On August 30, 2011, Westway Group, Inc. (the "Company") entered into a Waiver (the "Waiver") by and between the Company and Agman Louisiana Inc. ("Agman"), the holder of all of the Company's Series A Perpetual Convertible Preferred Stock (the "Series A Preferred Stock"), pursuant to which the Company agreed to issue 337,613 additional shares of Series A Preferred Stock to Agman in satisfaction in full of the accrued preferred stock dividends through September 30, 2011, based on a valuation of $5.50 per share of the Series A Preferred Stock, in exchange for a waiver by Agman of the Company's compliance with the negative covenants set forth in the Company's Amended and Restated Certificate of Incorporation. Of the 337,613 additional shares issued to Agman, 133,019 shares will be issued into the escrow governed by the Stock Escrow Agreement dated May 28, 2009 and not directly to Agman. The Waiver was entered into to facilitate the dividend on shares of the Company's common stock declared by the Company's Board of Directors on August 30, 2011, in light of the constraints on the payment of cash dividends pursuant to the Credit Agreement dated November 12, 2009, as amended. The foregoing description of the Waiver does not purport to describe all of its terms and is qualified in its entirety by reference to the complete text of the Waiver, which is filed as Exhibit 10.1 to this Form 8-K and is incorporated herein by reference.
 
 
Item 3.02.    Unregistered Sales of Equity Securities
 
Pursuant to the Waiver, the Company has agreed to issue 337,613 additional shares of Series A Preferred Stock to Agman on or shortly following September 30, 2011, in full satisfaction of any and all outstanding accrued but unpaid dividends on Agman's shares of Series A Preferred Stock through September 30, 2011, based on a valuation of $5.50 per share of the Series A Preferred Stock. The shares will be issued in a private placement not involving a public offering under the Securities Act of 1933. The Company has not engaged in general solicitation or advertising with regard to the described issuance of its shares of Series A Preferred Stock and has not offered securities to the public in connection with the issuance.
 
 
Item 8.01.    Other Events
 
On August 30, 2011, the Company issued a press release announcing that its Board of Directors had declared a quarterly dividend of $0.04 per share of common stock payable to holders of record of the Company's common stock and participating preferred stock on September 9, 2011 in cash or shares of the Company's common stock, or a combination thereof, at the election of each shareholder. A copy of the press release is attached hereto as Exhibit 99.1 and is incorporated herein by reference.
 
 
Item 9.01.    Financial Statements and Exhibits
 
(d) Exhibits

10.1 Waiver dated August 30, 2011 by and between Agman Louisiana Inc. and Westway Group, Inc.

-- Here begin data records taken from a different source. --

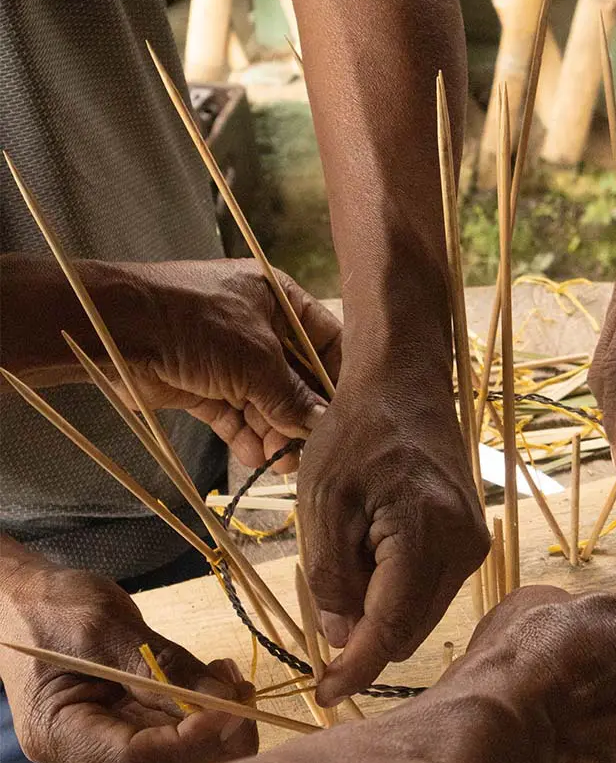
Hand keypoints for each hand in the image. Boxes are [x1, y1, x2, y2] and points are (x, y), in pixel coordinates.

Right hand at [0, 551, 257, 762]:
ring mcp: (108, 758)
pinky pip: (181, 747)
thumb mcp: (105, 625)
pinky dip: (210, 720)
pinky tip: (217, 683)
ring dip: (220, 727)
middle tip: (239, 686)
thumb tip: (226, 700)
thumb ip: (164, 664)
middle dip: (217, 736)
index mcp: (60, 737)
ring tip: (226, 675)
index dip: (193, 742)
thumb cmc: (52, 609)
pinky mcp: (132, 742)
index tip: (233, 706)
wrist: (26, 607)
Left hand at [100, 258, 341, 472]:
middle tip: (310, 448)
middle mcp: (260, 328)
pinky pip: (235, 414)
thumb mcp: (257, 360)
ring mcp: (230, 357)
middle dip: (302, 416)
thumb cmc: (196, 323)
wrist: (117, 328)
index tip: (350, 414)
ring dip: (274, 433)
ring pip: (266, 402)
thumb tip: (324, 424)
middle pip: (297, 379)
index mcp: (281, 301)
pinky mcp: (204, 384)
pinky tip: (254, 456)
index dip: (339, 378)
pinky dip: (245, 436)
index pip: (327, 341)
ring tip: (280, 461)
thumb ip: (294, 397)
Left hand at [297, 368, 489, 701]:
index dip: (356, 669)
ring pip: (420, 613)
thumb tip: (345, 639)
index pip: (391, 629)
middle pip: (409, 630)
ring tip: (351, 551)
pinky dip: (395, 589)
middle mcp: (464, 549)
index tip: (323, 696)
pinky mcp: (471, 541)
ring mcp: (474, 546)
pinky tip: (373, 548)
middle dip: (364, 632)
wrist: (406, 386)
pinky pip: (430, 590)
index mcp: (426, 536)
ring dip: (379, 607)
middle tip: (324, 596)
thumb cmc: (356, 434)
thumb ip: (330, 577)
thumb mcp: (321, 503)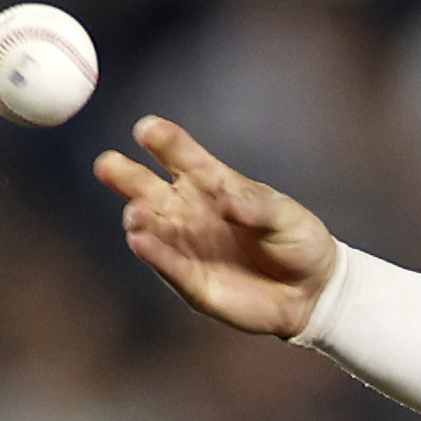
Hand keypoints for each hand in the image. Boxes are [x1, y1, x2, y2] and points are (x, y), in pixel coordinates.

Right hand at [95, 117, 338, 338]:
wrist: (311, 291)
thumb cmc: (297, 242)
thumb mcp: (285, 217)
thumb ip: (256, 207)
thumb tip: (226, 199)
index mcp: (212, 182)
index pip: (181, 155)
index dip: (164, 141)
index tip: (148, 129)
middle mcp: (189, 209)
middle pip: (147, 187)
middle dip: (125, 175)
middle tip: (108, 165)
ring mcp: (185, 243)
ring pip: (149, 226)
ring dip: (139, 219)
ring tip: (137, 213)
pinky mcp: (189, 279)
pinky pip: (166, 265)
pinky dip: (153, 254)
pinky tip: (140, 242)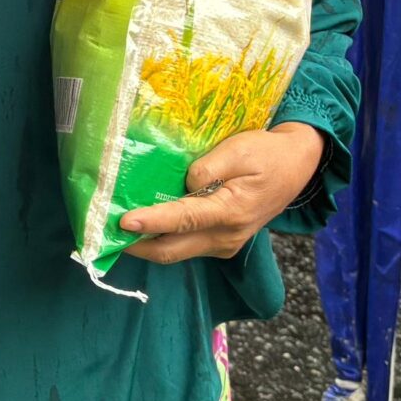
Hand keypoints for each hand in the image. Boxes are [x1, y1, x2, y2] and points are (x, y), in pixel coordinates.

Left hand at [121, 122, 325, 263]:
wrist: (296, 165)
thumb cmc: (265, 153)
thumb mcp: (238, 149)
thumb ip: (208, 167)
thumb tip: (182, 183)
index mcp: (231, 212)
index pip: (183, 219)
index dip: (151, 221)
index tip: (123, 221)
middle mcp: (226, 236)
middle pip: (173, 249)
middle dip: (137, 246)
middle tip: (103, 234)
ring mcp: (225, 244)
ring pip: (177, 251)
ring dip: (147, 244)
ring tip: (115, 231)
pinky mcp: (222, 242)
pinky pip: (187, 245)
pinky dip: (163, 239)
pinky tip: (144, 226)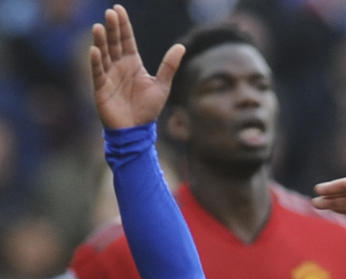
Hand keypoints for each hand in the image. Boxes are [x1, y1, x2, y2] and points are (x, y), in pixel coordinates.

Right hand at [90, 4, 184, 129]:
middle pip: (114, 43)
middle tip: (110, 13)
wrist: (137, 130)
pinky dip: (96, 62)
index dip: (123, 25)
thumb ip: (169, 66)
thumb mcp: (162, 86)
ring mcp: (109, 76)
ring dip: (101, 41)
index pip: (127, 40)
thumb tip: (182, 46)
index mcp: (133, 63)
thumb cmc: (148, 109)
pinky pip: (98, 73)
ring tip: (99, 27)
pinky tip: (95, 50)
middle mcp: (119, 66)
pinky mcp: (101, 88)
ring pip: (104, 54)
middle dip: (112, 28)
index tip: (118, 9)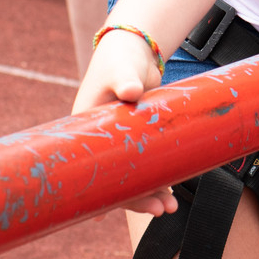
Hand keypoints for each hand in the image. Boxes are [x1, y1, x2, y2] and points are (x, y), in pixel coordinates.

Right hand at [71, 30, 177, 217]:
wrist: (134, 48)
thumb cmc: (120, 58)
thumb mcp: (120, 69)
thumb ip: (125, 79)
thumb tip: (132, 90)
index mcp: (88, 130)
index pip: (98, 169)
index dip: (112, 190)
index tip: (126, 204)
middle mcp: (102, 141)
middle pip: (117, 179)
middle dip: (138, 197)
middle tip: (162, 209)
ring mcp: (121, 141)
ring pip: (133, 176)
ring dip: (151, 192)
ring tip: (170, 207)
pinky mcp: (138, 137)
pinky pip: (146, 164)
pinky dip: (157, 176)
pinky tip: (170, 191)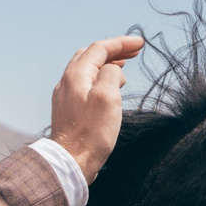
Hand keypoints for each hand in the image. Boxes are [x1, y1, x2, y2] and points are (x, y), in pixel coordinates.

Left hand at [48, 35, 144, 181]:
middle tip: (132, 53)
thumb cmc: (91, 132)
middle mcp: (67, 82)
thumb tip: (113, 70)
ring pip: (87, 70)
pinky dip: (99, 79)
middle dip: (113, 51)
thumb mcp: (108, 98)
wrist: (71, 161)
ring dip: (106, 65)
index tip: (140, 44)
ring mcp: (65, 96)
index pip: (100, 49)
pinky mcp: (68, 109)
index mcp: (76, 75)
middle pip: (90, 56)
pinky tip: (108, 89)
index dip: (121, 43)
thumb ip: (111, 75)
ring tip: (123, 68)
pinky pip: (84, 85)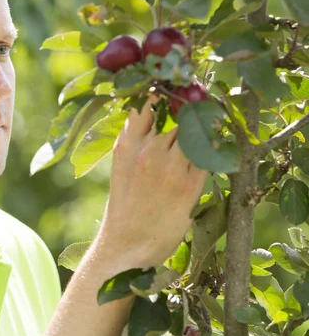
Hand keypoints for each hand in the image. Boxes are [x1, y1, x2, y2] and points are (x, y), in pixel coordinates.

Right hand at [100, 97, 207, 268]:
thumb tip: (158, 110)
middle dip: (190, 107)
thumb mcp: (121, 164)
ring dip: (204, 127)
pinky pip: (208, 156)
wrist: (126, 244)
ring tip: (206, 129)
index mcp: (128, 144)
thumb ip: (136, 137)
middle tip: (199, 106)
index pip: (147, 102)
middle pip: (178, 111)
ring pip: (196, 130)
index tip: (175, 91)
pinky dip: (212, 150)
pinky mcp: (189, 185)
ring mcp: (170, 167)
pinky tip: (211, 150)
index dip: (165, 92)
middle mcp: (149, 150)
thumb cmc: (124, 204)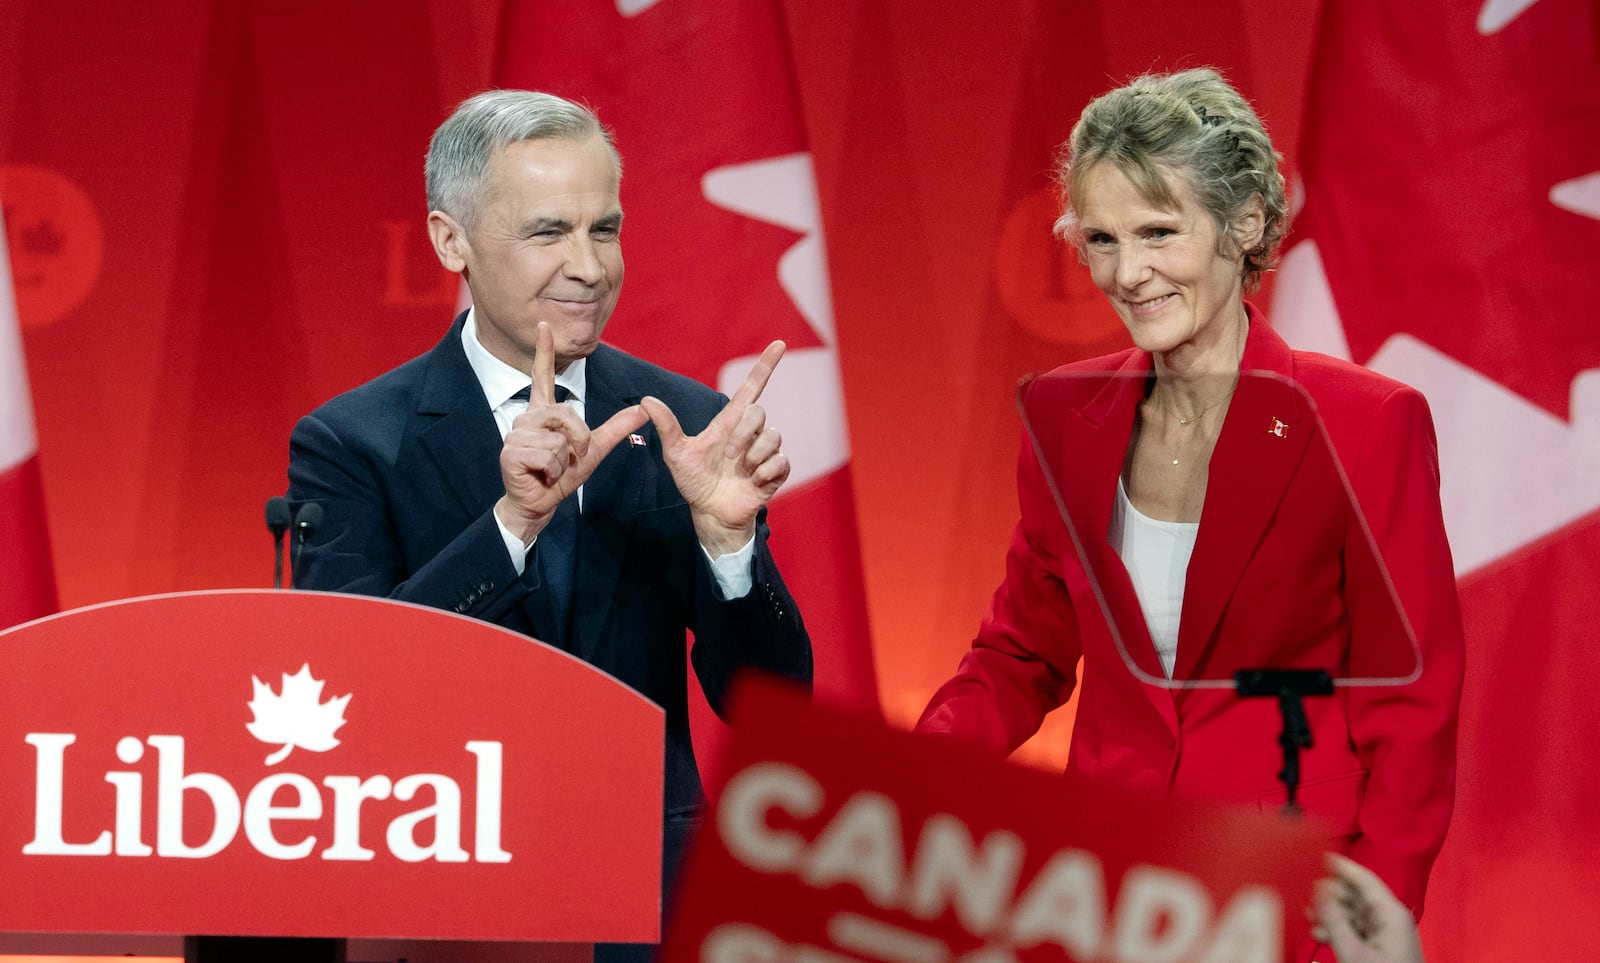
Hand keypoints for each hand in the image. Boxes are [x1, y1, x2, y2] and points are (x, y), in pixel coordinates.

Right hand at [496, 322, 646, 543]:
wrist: (539, 503)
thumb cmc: (560, 476)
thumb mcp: (594, 450)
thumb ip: (616, 428)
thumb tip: (643, 408)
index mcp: (544, 413)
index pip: (543, 376)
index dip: (544, 351)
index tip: (544, 325)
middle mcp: (528, 417)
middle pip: (567, 414)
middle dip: (578, 440)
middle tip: (567, 458)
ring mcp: (517, 433)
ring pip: (559, 440)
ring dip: (563, 461)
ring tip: (549, 468)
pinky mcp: (511, 451)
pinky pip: (548, 455)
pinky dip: (552, 470)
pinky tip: (539, 474)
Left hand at [641, 340, 789, 556]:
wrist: (710, 512)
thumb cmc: (694, 481)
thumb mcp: (676, 453)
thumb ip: (666, 427)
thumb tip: (646, 400)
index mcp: (730, 423)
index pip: (751, 388)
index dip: (765, 366)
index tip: (779, 343)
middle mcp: (750, 433)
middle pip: (760, 412)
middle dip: (743, 434)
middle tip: (729, 455)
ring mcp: (764, 453)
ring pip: (773, 437)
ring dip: (754, 455)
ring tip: (741, 470)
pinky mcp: (775, 472)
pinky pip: (781, 461)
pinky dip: (765, 472)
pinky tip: (752, 481)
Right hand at [1309, 853, 1424, 962]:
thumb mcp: (1353, 953)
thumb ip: (1334, 920)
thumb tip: (1319, 890)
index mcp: (1391, 914)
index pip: (1365, 880)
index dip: (1342, 867)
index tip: (1321, 855)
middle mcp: (1391, 920)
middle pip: (1357, 897)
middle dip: (1331, 896)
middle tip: (1307, 895)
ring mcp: (1387, 934)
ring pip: (1354, 914)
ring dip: (1331, 915)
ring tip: (1311, 919)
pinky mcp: (1382, 948)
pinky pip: (1357, 930)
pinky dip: (1339, 930)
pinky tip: (1322, 934)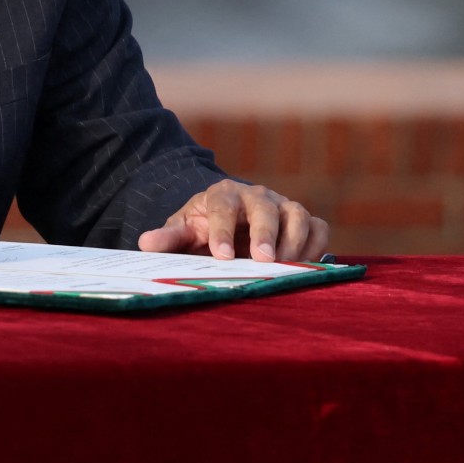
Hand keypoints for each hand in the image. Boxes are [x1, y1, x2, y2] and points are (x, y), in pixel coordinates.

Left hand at [139, 179, 328, 261]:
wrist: (230, 219)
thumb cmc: (206, 227)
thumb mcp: (185, 230)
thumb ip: (168, 237)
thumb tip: (145, 244)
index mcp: (223, 195)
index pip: (222, 207)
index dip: (222, 230)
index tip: (220, 256)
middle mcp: (257, 196)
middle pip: (264, 207)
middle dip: (264, 233)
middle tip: (263, 260)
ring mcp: (283, 206)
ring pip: (297, 215)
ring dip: (294, 241)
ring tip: (285, 267)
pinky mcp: (304, 220)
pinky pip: (319, 227)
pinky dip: (317, 245)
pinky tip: (306, 266)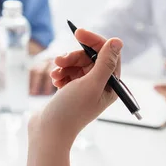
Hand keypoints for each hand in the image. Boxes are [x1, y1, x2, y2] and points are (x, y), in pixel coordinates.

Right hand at [30, 29, 122, 148]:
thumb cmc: (71, 111)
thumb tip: (117, 41)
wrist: (48, 132)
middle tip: (59, 60)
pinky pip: (68, 72)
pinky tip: (54, 80)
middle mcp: (101, 87)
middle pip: (90, 58)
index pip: (108, 54)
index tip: (78, 33)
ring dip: (65, 65)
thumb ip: (105, 62)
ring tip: (55, 73)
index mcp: (111, 87)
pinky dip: (61, 73)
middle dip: (74, 57)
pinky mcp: (72, 90)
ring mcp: (85, 88)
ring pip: (77, 64)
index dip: (94, 41)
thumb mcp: (90, 84)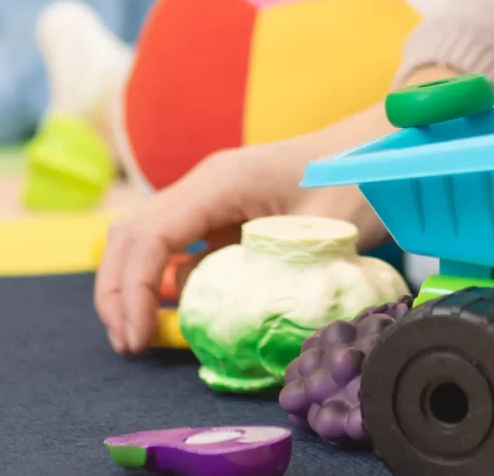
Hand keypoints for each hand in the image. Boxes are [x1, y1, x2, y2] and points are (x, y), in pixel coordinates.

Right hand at [95, 120, 387, 352]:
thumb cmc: (357, 180)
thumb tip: (234, 331)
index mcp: (222, 181)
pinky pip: (175, 245)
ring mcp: (210, 195)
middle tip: (129, 345)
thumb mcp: (323, 234)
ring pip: (144, 237)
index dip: (133, 289)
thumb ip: (278, 278)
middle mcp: (205, 184)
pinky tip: (171, 314)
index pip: (150, 234)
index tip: (139, 338)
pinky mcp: (222, 212)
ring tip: (138, 336)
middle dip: (117, 290)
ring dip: (132, 285)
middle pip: (131, 233)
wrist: (377, 148)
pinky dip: (162, 280)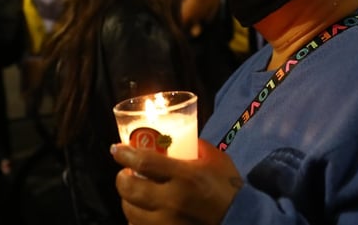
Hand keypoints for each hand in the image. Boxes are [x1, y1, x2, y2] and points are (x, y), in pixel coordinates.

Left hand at [111, 139, 241, 224]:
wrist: (241, 221)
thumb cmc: (228, 188)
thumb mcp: (215, 159)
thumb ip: (193, 146)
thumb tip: (172, 140)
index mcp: (185, 177)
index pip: (144, 162)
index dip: (125, 154)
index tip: (116, 149)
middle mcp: (171, 201)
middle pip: (129, 189)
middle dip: (121, 179)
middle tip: (125, 173)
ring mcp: (166, 224)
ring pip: (130, 212)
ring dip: (127, 200)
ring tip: (134, 193)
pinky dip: (137, 220)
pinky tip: (143, 213)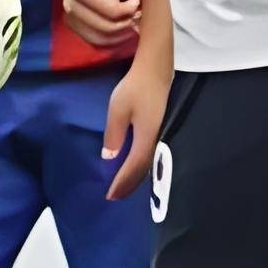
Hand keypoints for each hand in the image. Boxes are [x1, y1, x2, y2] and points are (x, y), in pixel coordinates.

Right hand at [59, 0, 139, 46]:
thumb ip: (118, 0)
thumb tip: (133, 19)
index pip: (110, 10)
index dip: (128, 11)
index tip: (137, 3)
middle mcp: (71, 6)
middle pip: (104, 27)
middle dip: (125, 26)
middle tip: (137, 18)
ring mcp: (69, 17)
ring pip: (98, 39)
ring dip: (119, 37)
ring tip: (131, 26)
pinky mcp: (71, 25)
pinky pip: (93, 40)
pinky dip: (110, 40)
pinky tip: (121, 31)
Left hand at [101, 59, 167, 200]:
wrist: (155, 70)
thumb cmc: (135, 88)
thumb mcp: (118, 109)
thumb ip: (114, 133)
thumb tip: (110, 157)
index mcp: (146, 137)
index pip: (134, 167)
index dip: (122, 182)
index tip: (110, 196)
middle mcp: (155, 139)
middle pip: (143, 170)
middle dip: (129, 185)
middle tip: (115, 197)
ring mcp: (158, 134)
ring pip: (147, 163)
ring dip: (134, 177)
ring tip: (121, 187)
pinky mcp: (156, 128)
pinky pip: (147, 154)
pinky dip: (138, 166)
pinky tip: (131, 166)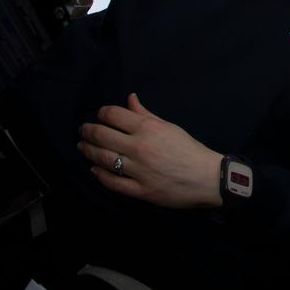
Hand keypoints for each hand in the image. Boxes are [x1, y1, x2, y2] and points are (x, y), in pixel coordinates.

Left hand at [78, 93, 222, 208]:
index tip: (100, 115)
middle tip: (83, 130)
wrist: (207, 177)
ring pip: (103, 158)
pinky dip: (99, 174)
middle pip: (102, 135)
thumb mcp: (169, 127)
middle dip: (88, 131)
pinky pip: (112, 182)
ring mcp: (137, 170)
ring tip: (83, 147)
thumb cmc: (190, 149)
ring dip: (88, 151)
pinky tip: (94, 168)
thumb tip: (129, 99)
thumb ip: (146, 114)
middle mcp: (139, 147)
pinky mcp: (138, 190)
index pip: (114, 115)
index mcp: (148, 129)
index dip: (102, 113)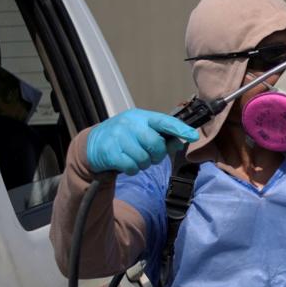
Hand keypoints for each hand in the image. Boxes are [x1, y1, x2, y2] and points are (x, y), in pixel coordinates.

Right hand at [85, 108, 199, 174]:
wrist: (92, 144)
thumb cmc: (123, 137)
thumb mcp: (142, 131)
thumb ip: (161, 136)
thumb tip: (180, 142)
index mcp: (141, 117)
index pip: (164, 121)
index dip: (180, 129)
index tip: (193, 136)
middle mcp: (130, 124)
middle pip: (156, 144)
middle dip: (157, 154)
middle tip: (150, 155)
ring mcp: (118, 137)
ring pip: (144, 158)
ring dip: (143, 163)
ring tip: (135, 158)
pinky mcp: (110, 152)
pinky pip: (131, 166)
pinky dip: (132, 169)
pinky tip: (126, 164)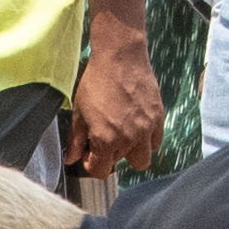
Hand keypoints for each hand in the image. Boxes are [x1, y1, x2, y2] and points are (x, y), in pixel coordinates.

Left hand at [68, 23, 162, 175]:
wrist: (120, 57)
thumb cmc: (96, 82)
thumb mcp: (79, 112)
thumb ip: (76, 140)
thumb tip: (71, 159)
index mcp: (106, 140)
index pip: (100, 171)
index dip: (91, 164)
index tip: (89, 152)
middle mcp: (129, 139)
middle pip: (120, 164)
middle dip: (110, 155)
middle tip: (104, 138)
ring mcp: (146, 130)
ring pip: (142, 159)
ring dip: (131, 152)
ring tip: (122, 134)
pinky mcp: (158, 118)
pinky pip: (155, 141)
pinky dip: (146, 139)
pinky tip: (135, 125)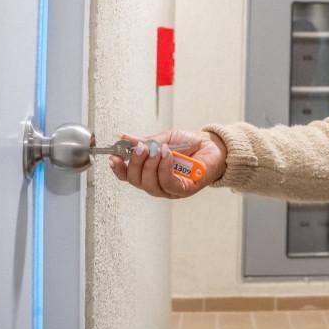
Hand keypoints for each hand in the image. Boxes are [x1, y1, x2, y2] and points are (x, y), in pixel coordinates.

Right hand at [108, 129, 226, 198]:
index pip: (128, 176)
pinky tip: (167, 155)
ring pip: (151, 184)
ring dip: (151, 165)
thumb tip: (125, 139)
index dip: (119, 168)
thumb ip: (146, 141)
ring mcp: (170, 189)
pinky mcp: (184, 190)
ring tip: (157, 149)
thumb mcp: (165, 138)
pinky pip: (169, 183)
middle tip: (141, 148)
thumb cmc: (191, 144)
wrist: (214, 145)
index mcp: (150, 172)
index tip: (113, 156)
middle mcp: (158, 184)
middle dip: (136, 163)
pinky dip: (165, 168)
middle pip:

99.1 Press Release of Westway Group, Inc. dated August 30, 2011

 

 

SIGNATURES
 
Pursuant to the requirements of the Securities Exchange Act of 1934, the registrant has duly caused this report to be signed on its behalf by the undersigned hereunto duly authorized.
 
           
Westway Group, Inc.
 
 
Date: August 31, 2011
     
By:
 
/s/    Thomas A. Masilla, Jr.

               
Thomas A. Masilla, Jr.
               
Chief Financial Officer
 
 


 

EXHIBIT INDEX
 
Exhibit No.

  
Description

EX-10.1
  
Waiver dated August 30, 2011 by and between Agman Louisiana Inc. and Westway Group, Inc.